Earlier this month, Republicans in Tennessee ousted two Democratic state lawmakers over a gun control protest. Both have since been returned to their seats on a temporary basis ahead of special elections later this year.
By the time Ms. Zephyr spoke on Tuesday, the Montana Legislature had either considered or approved four pieces of legislation targeting transgender people on that day alone, she said, including a parental rights bill, an amendment to an online privacy bill that would prohibit the distribution of drag shows online and an education bill requiring written consent from parents for a child’s preferred names or pronouns to be used in the classroom but does not require teachers to use them.
On Thursday, before the House approved the bill to create a binary definition of sex as male or female, Ms. Zephyr said the measure “would write me out of code.”
In an interview on Thursday, Ms. Zephyr said she knew there would be anti-transgender legislation in Montana. But she said she had hoped that “the bulk of the time would be spent on serious issues facing Montanans,” adding that the housing crisis in her district in Missoula was a top priority.
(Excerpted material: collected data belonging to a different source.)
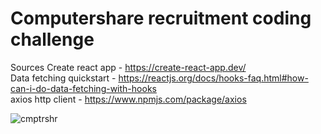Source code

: # Computershare recruitment coding challenge
Sources
Create react app - https://create-react-app.dev/ <br/>
Data fetching quickstart - https://reactjs.org/docs/hooks-faq.html#how-can-i-do-data-fetching-with-hooks <br/>
axios http client - https://www.npmjs.com/package/axios <br/>


![cmptrshr](https://user-images.githubusercontent.com/4982761/90491244-935cba00-e137-11ea-85c3-34f6f9e1d5a2.gif)
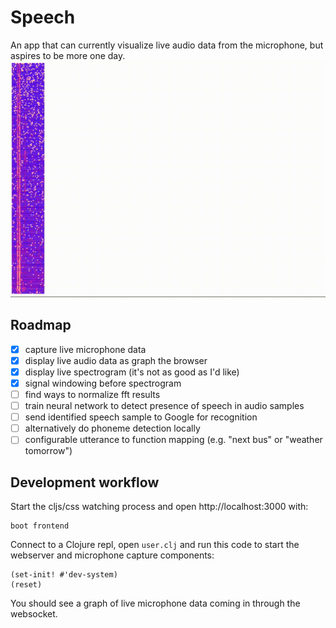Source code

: # Speech

An app that can currently visualize live audio data from the microphone, but aspires to be more one day.
![](resources/demo.gif)

## Roadmap
* [x] capture live microphone data
* [x] display live audio data as graph the browser
* [x] display live spectrogram (it's not as good as I'd like)
* [x] signal windowing before spectrogram
* [ ] find ways to normalize fft results
* [ ] train neural network to detect presence of speech in audio samples
* [ ] send identified speech sample to Google for recognition
* [ ] alternatively do phoneme detection locally
* [ ] configurable utterance to function mapping (e.g. "next bus" or "weather tomorrow")

## Development workflow

Start the cljs/css watching process and open http://localhost:3000 with:

    boot frontend

Connect to a Clojure repl, open `user.clj` and run this code to start the webserver and microphone capture components: 

    (set-init! #'dev-system)
    (reset)

You should see a graph of live microphone data coming in through the websocket.
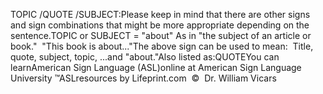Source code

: TOPIC /QUOTE /SUBJECT:Please keep in mind that there are other signs and sign combinations that 
	might be more appropriate depending on the sentence.TOPIC or SUBJECT = "about" As in "the subject of an article or 
			book."  "This book is about..."The above sign can be used to mean:  Title, quote, subject, 
			topic, ...and "about."Also listed as:QUOTEYou can learnAmerican Sign Language (ASL)online at American Sign Language University ™ASLresources by Lifeprint.com  ©  Dr. William Vicars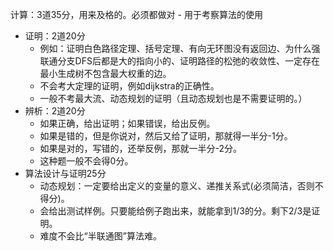 计算：3道35分，用来及格的。必须都做对
	- 用于考察算法的使用
- 证明：2道20分
	- 例如：证明白色路径定理、括号定理、有向无环图没有返回边、为什么强联通分支DFS后都是大的指向小的、证明路径的松弛的收敛性、一定存在最小生成树不包含最大权重的边。
	- 不会考大定理的证明，例如dijkstra的正确性。
	- 一般不考最大流、动态规划的证明（且动态规划也是不需要证明的。）
- 辨析：2道20分
	- 如果正确，给出证明；如果错误，给出反例。
	- 如果是错的，但是你说对，然后又给了证明，那就得一半分-1分。
	- 如果是对的，写错的，还举反例，那就一半分-2分。
	- 这种题一般不会得0分。
- 算法设计与证明25分
	- 动态规划：一定要给出定义的变量的意义、递推关系式(必须简洁，否则不得分)。
	- 会给出测试样例。只要能给例子跑出来，就能拿到1/3的分。剩下2/3是证明。
	- 难度不会比“半联通图”算法难。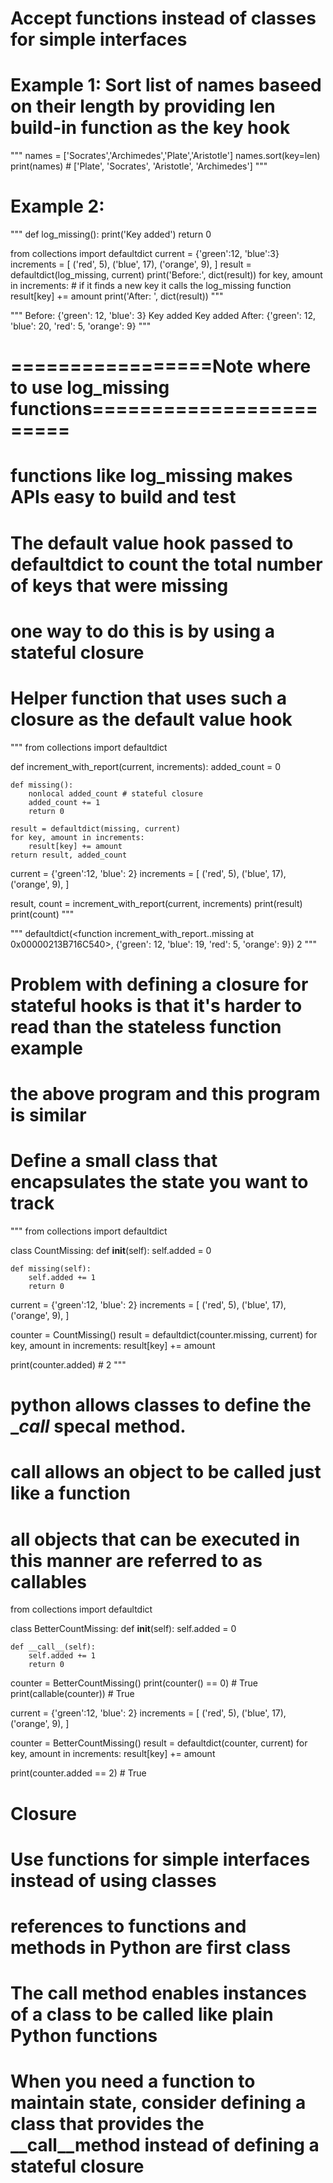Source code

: # Accept functions instead of classes for simple interfaces

# Example 1: Sort list of names baseed on their length by providing len build-in function as the key hook

"""
names = ['Socrates','Archimedes','Plate','Aristotle']
names.sort(key=len)
print(names) # ['Plate', 'Socrates', 'Aristotle', 'Archimedes']
"""

# Example 2: 
"""
def log_missing():
    print('Key added')
    return 0

from collections import defaultdict
current = {'green':12, 'blue':3}
increments = [
    ('red', 5),
    ('blue', 17),
    ('orange', 9),
]
result = defaultdict(log_missing, current)
print('Before:', dict(result))
for key, amount in increments: # if it finds a new key it calls the log_missing function
    result[key] += amount
print('After: ', dict(result))
"""

"""
Before: {'green': 12, 'blue': 3}
Key added
Key added
After:  {'green': 12, 'blue': 20, 'red': 5, 'orange': 9}
"""

# =================Note where to use log_missing functions========================
# functions like log_missing makes APIs easy to build and test 

# The default value hook passed to defaultdict to count the total number of keys that were missing
# one way to do this is by using a stateful closure
# Helper function that uses such a closure as the default value hook

"""
from collections import defaultdict

def increment_with_report(current, increments):
    added_count = 0

    def missing():
        nonlocal added_count # stateful closure
        added_count += 1
        return 0
    
    result = defaultdict(missing, current)
    for key, amount in increments:
        result[key] += amount
    return result, added_count

current = {'green':12, 'blue': 2}
increments = [
    ('red', 5),
    ('blue', 17),
    ('orange', 9),
]

result, count = increment_with_report(current, increments)
print(result)
print(count)
"""

"""
defaultdict(<function increment_with_report.<locals>.missing at 0x00000213B716C540>, {'green': 12, 'blue': 19, 'red': 5, 'orange': 9})
2
"""


# Problem with defining a closure for stateful hooks is that it's harder to read than the stateless function example

# the above program and this program is similar
# Define a small class that encapsulates the state you want to track

"""
from collections import defaultdict

class CountMissing:
    def __init__(self):
        self.added = 0
    
    def missing(self):
        self.added += 1
        return 0

current = {'green':12, 'blue': 2}
increments = [
    ('red', 5),
    ('blue', 17),
    ('orange', 9),
]

counter = CountMissing()
result = defaultdict(counter.missing, current)
for key, amount in increments:
    result[key] += amount


print(counter.added) # 2
"""

# python allows classes to define the __call_ specal method. 
# __call__ allows an object to be called just like a function
# all objects that can be executed in this manner are referred to as callables

from collections import defaultdict

class BetterCountMissing:
    def __init__(self):
        self.added = 0
    
    def __call__(self):
        self.added += 1
        return 0

counter = BetterCountMissing()
print(counter() == 0) # True 
print(callable(counter)) # True


current = {'green':12, 'blue': 2}
increments = [
    ('red', 5),
    ('blue', 17),
    ('orange', 9),
]

counter = BetterCountMissing()
result = defaultdict(counter, current)
for key, amount in increments:
    result[key] += amount

print(counter.added == 2) # True

# Closure
# Use functions for simple interfaces instead of using classes 
# references to functions and methods in Python are first class
# The __call__ method enables instances of a class to be called like plain Python functions
# When you need a function to maintain state, consider defining a class that provides the __call__method instead of defining a stateful closure



    

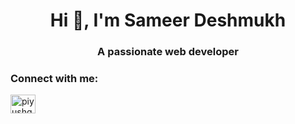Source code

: <h1 align="center">Hi 👋, I'm Sameer Deshmukh</h1>
<h3 align="center">A passionate web developer</h3>


<h3 align="left">Connect with me:</h3>
<p align="left">
<a href="https://www.linkedin.com/in/sameer-deshmukh-79505817a/" target="blank"><img align="center" src="https://raw.githubusercontent.com/rahuldkjain/github-profile-readme-generator/master/src/images/icons/Social/linked-in-alt.svg" alt="piyushgarg195" height="30" width="40" /></a>

</p>
<!---
Sameerdeshmukh18/Sameerdeshmukh18 is a ✨ special ✨ repository because its `README.md` (this file) appears on your GitHub profile.
You can click the Preview link to take a look at your changes.
--->
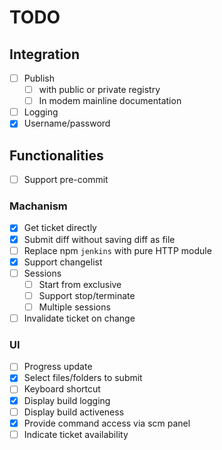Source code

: # TODO

## Integration

*   [ ] Publish
    *   [ ] with public or private registry
    *   [ ] In modem mainline documentation
*   [ ] Logging
*   [x] Username/password

## Functionalities

*   [ ] Support pre-commit

### Machanism

*   [x] Get ticket directly
*   [x] Submit diff without saving diff as file
*   [ ] Replace npm `jenkins` with pure HTTP module
*   [x] Support changelist
*   [ ] Sessions
    *   [ ] Start from exclusive
    *   [ ] Support stop/terminate
    *   [ ] Multiple sessions
*   [ ] Invalidate ticket on change

### UI

*   [ ] Progress update
*   [x] Select files/folders to submit
*   [ ] Keyboard shortcut
*   [x] Display build logging
*   [ ] Display build activeness
*   [x] Provide command access via scm panel
*   [ ] Indicate ticket availability
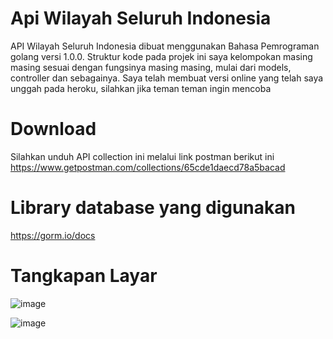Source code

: # Api Wilayah Seluruh Indonesia
API Wilayah Seluruh Indonesia dibuat menggunakan Bahasa Pemrograman golang versi 1.0.0. Struktur kode pada projek ini saya kelompokan masing masing sesuai dengan fungsinya masing masing, mulai dari models, controller dan sebagainya. Saya telah membuat versi online yang telah saya unggah pada heroku, silahkan jika teman teman ingin mencoba

# Download
Silahkan unduh API collection ini melalui link postman berikut ini
<br>
https://www.getpostman.com/collections/65cde1daecd78a5bacad

# Library database yang digunakan
https://gorm.io/docs

# Tangkapan Layar
![image](https://user-images.githubusercontent.com/43981051/186623081-e6bd8d63-e94d-49e5-adde-15afa0c61413.png)

![image](https://user-images.githubusercontent.com/43981051/186623262-b04eb439-162e-4c74-8e4c-286c5375d068.png)

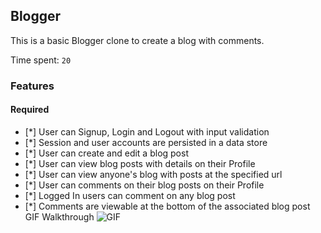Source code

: ## Blogger

This is a basic Blogger clone to create a blog with comments.

Time spent: `20`

### Features

#### Required

- [*] User can Signup, Login and Logout with input validation
- [*] Session and user accounts are persisted in a data store
- [*] User can create and edit a blog post
- [*] User can view blog posts with details on their Profile
- [*] User can view anyone's blog with posts at the specified url
- [*] User can comments on their blog posts on their Profile
- [*] Logged In users can comment on any blog post
- [*] Comments are viewable at the bottom of the associated blog post
GIF Walkthrough
![GIF](walkthrough.gif)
“We are each elected in the moment of history that we’re a part of,” she said. “The Republican Party has made this moment about attacking trans people across the country who are trying to live their lives.”
To fellow transgender people in Montana, Ms. Zephyr said the fight for equality was far from over.
“We’re going to win in the end,” she said. “These bills will go down ultimately in the courts. We will find support in our community and someday legislatures will stop bringing harmful bills like the ones we see. Until that happens, lean on your community and stay alive.”